## Activity
Would you copy only the lines below, beginning with the one that contains "X486Y1876D02*" and running through the last entry line?

## Records for the exercise
------------------------------------
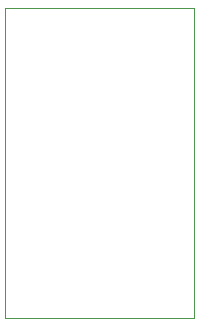
<source format=gbr>
G04 #@! TF.GenerationSoftware,KiCad,Pcbnew,9.0.4*
G04 #@! TF.CreationDate,2025-09-23T15:48:17-04:00*
G04 #@! TF.ProjectId,ESC Module,45534320-4d6f-4647-956c-652e6b696361,rev?*
G04 #@! TF.SameCoordinates,Original*
G04 #@! TF.FileFunction,Profile,NP*
%FSLAX46Y46*%
G04 Gerber Fmt 4.6, Leading zero omitted, Abs format (unit mm)*
G04 Created by KiCad (PCBNEW 9.0.4) date 2025-09-23 15:48:17*
%MOMM*%
%LPD*%
G01*
G04 APERTURE LIST*
G04 #@! TA.AperFunction,Profile*
%ADD10C,0.050000*%
G04 #@! TD*
G04 APERTURE END LIST*
D10*
X120000000Y-80750000D02*
X136000000Y-80750000D01*
X136000000Y-107000000D01*
X120000000Y-107000000D01*
X120000000Y-80750000D01*
M02*

</source>
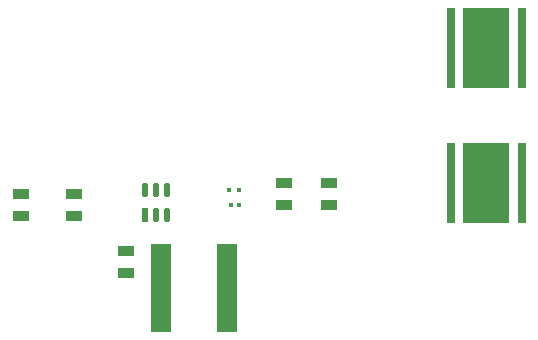
<source format=gtp>
G04*
G04 #@! TF.GenerationSoftware,Altium Limited,Altium Designer,23.0.1 (38)*
G04*
G04 Layer_Color=8421504*
%FSLAX44Y44*%
%MOMM*%
G71*
G04*
G04 #@! TF.SameCoordinates,0F5A5953-1C99-4B13-B072-97D860EFC2FA*
G04*
G04*
G04 #@! TF.FilePolarity,Positive*
G04*
G01*
G75*
%ADD14R,0.4500X0.4500*%
%ADD15R,0.4500X0.3500*%
%ADD16R,1.8000X7.5000*%
G04:AMPARAMS|DCode=17|XSize=1.2544mm|YSize=0.5321mm|CornerRadius=0.2661mm|HoleSize=0mm|Usage=FLASHONLY|Rotation=90.000|XOffset=0mm|YOffset=0mm|HoleType=Round|Shape=RoundedRectangle|*
%AMROUNDEDRECTD17*
21,1,1.2544,0.0000,0,0,90.0*
21,1,0.7223,0.5321,0,0,90.0*
1,1,0.5321,0.0000,0.3611*
1,1,0.5321,0.0000,-0.3611*
1,1,0.5321,0.0000,-0.3611*
1,1,0.5321,0.0000,0.3611*
%
%ADD17ROUNDEDRECTD17*%
%ADD18R,0.5321X1.2544*%
%ADD19R,1.4000X0.9500*%
%ADD20R,3.9000X6.7600*%
%ADD21R,0.7000X6.7600*%
D14*
X322200Y203200D02*
D03*
X330200D02*
D03*
D15*
X323700Y190500D02*
D03*
X330200D02*
D03*
D16*
X320100Y120650D02*
D03*
X264100D02*
D03*
D17*
X250850Y203200D02*
D03*
X260350D02*
D03*
X269850D02*
D03*
Y182194D02*
D03*
X260350D02*
D03*
D18*
X250850D02*
D03*
D19*
X406400Y209000D02*
D03*
Y190500D02*
D03*
X234950Y151850D02*
D03*
Y133350D02*
D03*
X146050Y181250D02*
D03*
Y199750D02*
D03*
X190500Y181250D02*
D03*
Y199750D02*
D03*
X368300Y209000D02*
D03*
Y190500D02*
D03*
D20*
X539750Y323850D02*
D03*
Y209550D02*
D03*
D21*
X569750Y323850D02*
D03*
X509750D02*
D03*
X569750Y209550D02*
D03*
X509750D02*
D03*
M02*

</source>
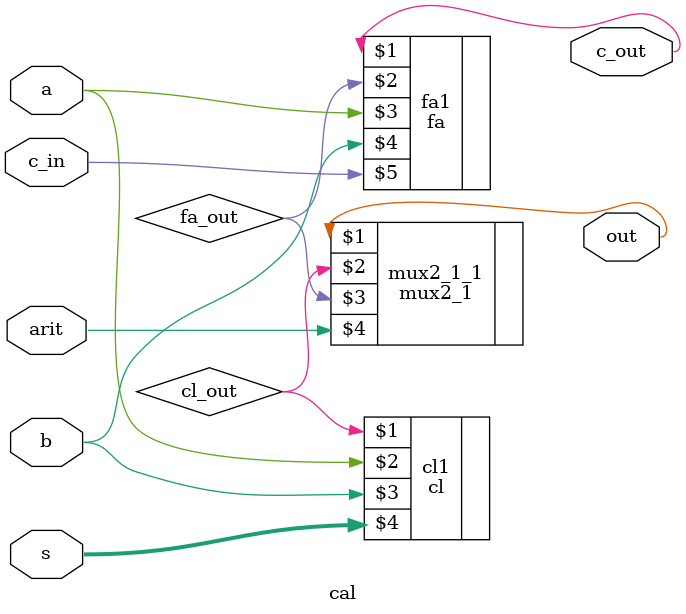
<source format=v>

module cal(output wire out, c_out, input wire a, b, arit, c_in, input wire [1:0] s);
  //Declaración de conexiones o variables internas:
  wire fa_out, cl_out;
  //Estructura interna: Instancias de puertas y sus conexiones
  cl cl1(cl_out, a, b, s);
  fa fa1(c_out, fa_out, a, b, c_in);
  mux2_1 mux2_1_1(out, cl_out, fa_out, arit);
endmodule

</source>
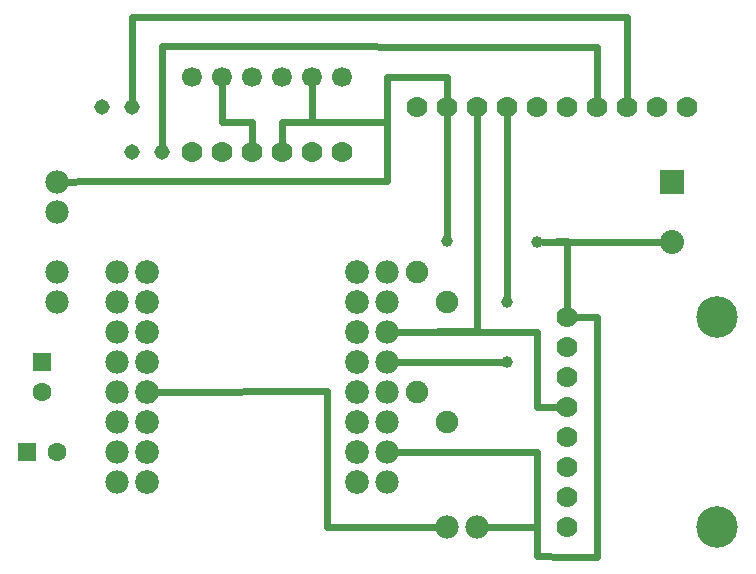
<source format=gbl>
G04 MADE WITH FRITZING*
G04 WWW.FRITZING.ORG*
G04 DOUBLE SIDED*
G04 HOLES PLATED*
G04 CONTOUR ON CENTER OF CONTOUR VECTOR*
%ASAXBY*%
%FSLAX23Y23*%
%MOIN*%
%OFA0B0*%
%SFA1.0B1.0*%
%ADD10C,0.078000*%
%ADD11C,0.080000*%
%ADD12C,0.079370*%
%ADD13C,0.051496*%
%ADD14C,0.077778*%
%ADD15C,0.062992*%
%ADD16C,0.069444*%
%ADD17C,0.070000*%
%ADD18C,0.075000*%
%ADD19C,0.138425*%
%ADD20C,0.066555*%
%ADD21C,0.039370*%
%ADD22R,0.080000X0.080000*%
%ADD23R,0.062992X0.062992*%
%ADD24C,0.024000*%
%LNCOPPER0*%
G90*
G70*
G54D10*
X1537Y177D03*
X1637Y177D03*
X237Y1327D03*
X237Y1227D03*
X237Y927D03*
X237Y1027D03*
G54D11*
X2287Y1327D03*
X2287Y1127D03*
G54D12*
X1237Y1027D03*
X1237Y927D03*
X1237Y827D03*
X1237Y727D03*
X1237Y627D03*
X1237Y527D03*
X1237Y427D03*
X1237Y327D03*
X537Y1027D03*
X537Y927D03*
X537Y827D03*
X537Y727D03*
X537Y627D03*
X537Y527D03*
X537Y427D03*
X537Y327D03*
G54D13*
X487Y1427D03*
X587Y1427D03*
X387Y1577D03*
X487Y1577D03*
G54D14*
X437Y1027D03*
X437Y927D03*
X437Y827D03*
X437Y727D03*
X437Y627D03*
X437Y527D03*
X437Y427D03*
X437Y327D03*
X1337Y327D03*
X1337Y427D03*
X1337Y527D03*
X1337Y627D03*
X1337Y727D03*
X1337Y827D03*
X1337Y927D03*
X1337Y1027D03*
G54D15*
X138Y427D03*
X237Y427D03*
X187Y726D03*
X187Y627D03*
G54D16*
X687Y1427D03*
X787Y1427D03*
X887Y1427D03*
X1187Y1427D03*
X1087Y1427D03*
X987Y1427D03*
G54D17*
X2337Y1577D03*
X2237Y1577D03*
X2137Y1577D03*
X2037Y1577D03*
X1937Y1577D03*
X1837Y1577D03*
X1737Y1577D03*
X1637Y1577D03*
X1537Y1577D03*
X1437Y1577D03*
G54D18*
X1537Y527D03*
X1537Y927D03*
X1437Y627D03*
X1437Y1027D03*
G54D17*
X1937Y377D03*
G54D19*
X2437Y877D03*
G54D17*
X1937Y777D03*
X1937Y577D03*
X1937Y177D03*
X1937Y877D03*
X1937Y677D03*
X1937Y477D03*
X1937Y277D03*
G54D19*
X2437Y177D03*
G54D20*
X687Y1677D03*
X787Y1677D03*
X887Y1677D03*
X1187Y1677D03*
X1087Y1677D03*
X987Y1677D03*
G54D21*
X1737Y727D03*
X1737Y927D03*
X1537Y1128D03*
X1837Y1127D03*
G54D22*
X2287Y1327D03*
G54D23*
X138Y427D03*
X187Y726D03*
G54D24*
X1836Y176D02*
X1667Y177D01*
D02*
X1836Y78D02*
X1836Y176D01*
D02*
X1138Y628D02*
X1138Y176D01*
D02*
X1138Y176D02*
X1507Y177D01*
D02*
X568Y627D02*
X1138Y628D01*
D02*
X1856Y1127D02*
X2256Y1127D01*
D02*
X587Y1778D02*
X587Y1476D01*
D02*
X587Y1476D02*
X587Y1454D01*
D02*
X2036Y1776D02*
X587Y1778D01*
D02*
X2037Y1608D02*
X2036Y1776D01*
D02*
X1637Y827D02*
X1366Y827D01*
D02*
X1836Y576D02*
X1837Y827D01*
D02*
X1837Y827D02*
X1637Y827D01*
D02*
X1906Y577D02*
X1836Y576D01*
D02*
X2038Y877D02*
X2037Y77D01*
D02*
X1937Y77D02*
X1836Y78D01*
D02*
X2037Y77D02*
X1937Y77D01*
D02*
X1836Y78D02*
X1837Y427D01*
D02*
X1837Y427D02*
X1366Y427D01*
D02*
X1968Y877D02*
X2038Y877D01*
D02*
X1937Y1128D02*
X1937Y908D01*
D02*
X1856Y1127D02*
X1937Y1128D01*
D02*
X1718Y727D02*
X1366Y727D01*
D02*
X1636Y828D02*
X1366Y827D01*
D02*
X1637Y1546D02*
X1636Y828D01*
D02*
X1737Y946D02*
X1737Y1546D01*
D02*
X987Y1527D02*
X987Y1454D01*
D02*
X1087Y1527D02*
X987Y1527D01*
D02*
X1087Y1650D02*
X1087Y1527D01*
D02*
X788Y1526D02*
X886Y1527D01*
D02*
X886Y1527D02*
X887Y1454D01*
D02*
X787Y1650D02*
X788Y1526D01*
D02*
X1336Y1527D02*
X1337Y1676D01*
D02*
X1337Y1676D02*
X1537Y1676D01*
D02*
X1537Y1676D02*
X1537Y1608D01*
D02*
X1087Y1527D02*
X1336Y1527D01*
D02*
X1537Y1546D02*
X1537Y1147D01*
D02*
X1336Y1328D02*
X336Y1328D01*
D02*
X336Y1328D02*
X267Y1327D01*
D02*
X1336Y1527D02*
X1336Y1328D01*
D02*
X2137Y1877D02*
X2137Y1608D01*
D02*
X487Y1604D02*
X486Y1876D01*
D02*
X486Y1876D02*
X2137Y1877D01*
G04 End of Copper0*
M02*
</source>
------------------------------------
## Result
X486Y1876D02*
X2137Y1877D01*
G04 End of Copper0*
M02*
</source>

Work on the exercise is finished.